Mellotron: a multispeaker voice synthesis model based on Tacotron 2 GST that can make a voice emote and sing without emotive or singing training data
BSD 3-Clause "New" or "Revised" License
855 stars 183 forks source link

How to choose a target speaker for generating voice #74

Closed deepuvikraman closed 4 years ago

deepuvikraman commented 4 years ago

Hi, I am using a libritts pre-trained model to generate a speech from a custom text as input to the inference. I gave a reference audio with wav and its corresponding transcript as another input

with torch.no_grad(): mel_outputs, mel_outputs_postnet, gateoutputs, = mellotron.inference( (text_encoded, mel, speaker_id, pitch_contour))

I am able to generate voice and the style is getting applied from the reference audio. But, I am always getting the voice of a female speaker. How can I choose a specific speaker id, so that I can get a voice of that speaker for the speech generated by the model?

Thanks Deepu

rafaelvalle commented 4 years ago

Yes, you certainly can choose a specific speaker_id

deepuvikraman commented 4 years ago

Thanks for the reply @rafaelvalle . But how do I choose a speakerid? I tried giving the speakerid in the "examples_filelist.txt" along with the reference style audio and its transcript. But the generated voice is always same irrespective of different speakerids. eg " data/example1.wav|exploring the expanses of space to keep our planet safe|100"
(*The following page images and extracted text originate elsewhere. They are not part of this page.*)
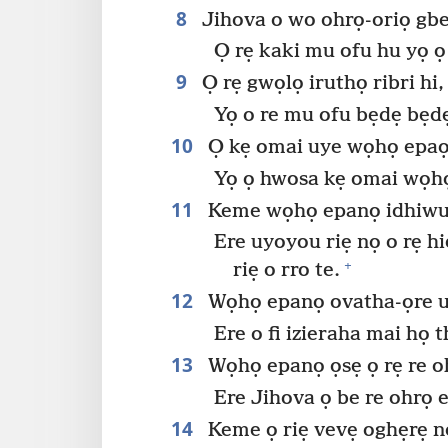
8
Jihova o wo ohrọ-oriọ gb
Ọ rẹ kaki mu ofu hu yọ ọ
9
Ọ rẹ gwọlọ iruthọ ribri hi,
Yọ o re mu ofu bẹdẹ bẹd
10
Ọ kẹ omai uye wọhọ epaọ 
Yọ ọ hwosa kẹ omai wọhọ
11
Keme wọhọ epanọ idhiwu n
Ere uyoyou riẹ nọ o rẹ h
+
riẹ o rro te.
12
Wọhọ epanọ ovatha-ọre u 
Ere o fi izieraha mai họ 
13
Wọhọ epanọ ọsẹ ọ rẹ re 
Ere Jihova ọ be re ohrọ e
14
Keme ọ riẹ vevẹ oghẹrẹ n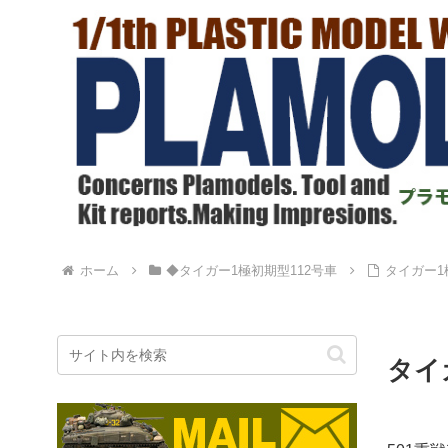
ホーム
◆タイガー1極初期型112号車
タイガー1
タイ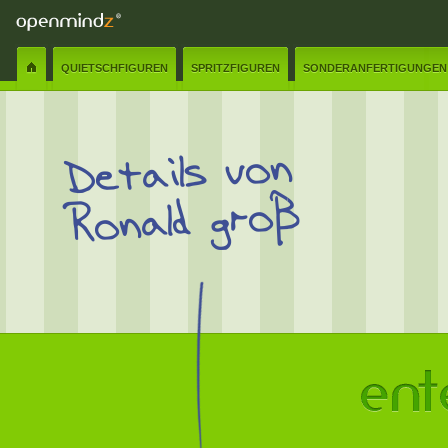
QUIETSCHFIGUREN
SPRITZFIGUREN
SONDERANFERTIGUNGEN
Details von
Ronald groß
Name:
✲
E-Mail:
✲
Senden
Schliessen
Nachricht:
✲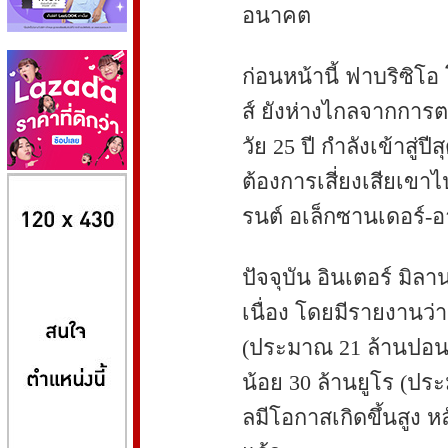
อนาคต
ก่อนหน้านี้ ฟาบริซิโอ
ส์ ยังห่างไกลจากการต
วัย 25 ปี กำลังเข้าสู
ต้องการเสี่ยงเสียเขา
8kbet
huaylike หวยไลค์
ufabet
รนต์ อเล็กซานเดอร์-อ
ปัจจุบัน อินเตอร์ มิลา
เนื่อง โดยมีรายงานว่า
(ประมาณ 21 ล้านปอนด์
น้อย 30 ล้านยูโร (ประ
ลมีโอกาสเกิดขึ้นสูง 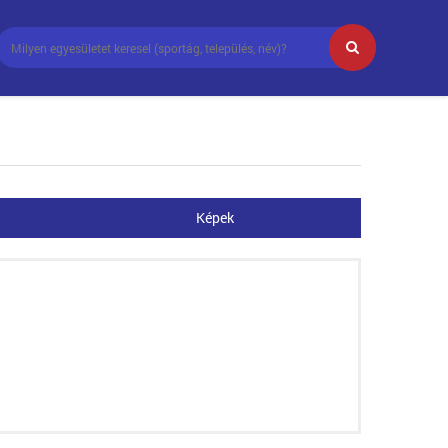
Képek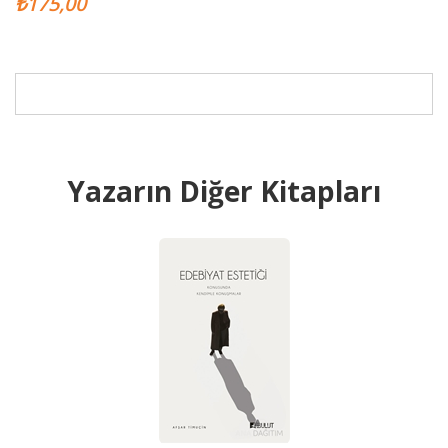
₺175,00
Yazarın Diğer Kitapları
rafaelvalle commented 4 years ago

For selecting the speaker during inference you need to change speaker_id in the notebook. The speaker id in examples_filelist.txt only determines which speaker will be used to extract the token durations.

deepuvikraman commented 4 years ago

Thanks @rafaelvalle . Let me try this out

GauriDhande commented 4 years ago

@deepuvikraman were you able to find out which line to change in the notebook for different speakers?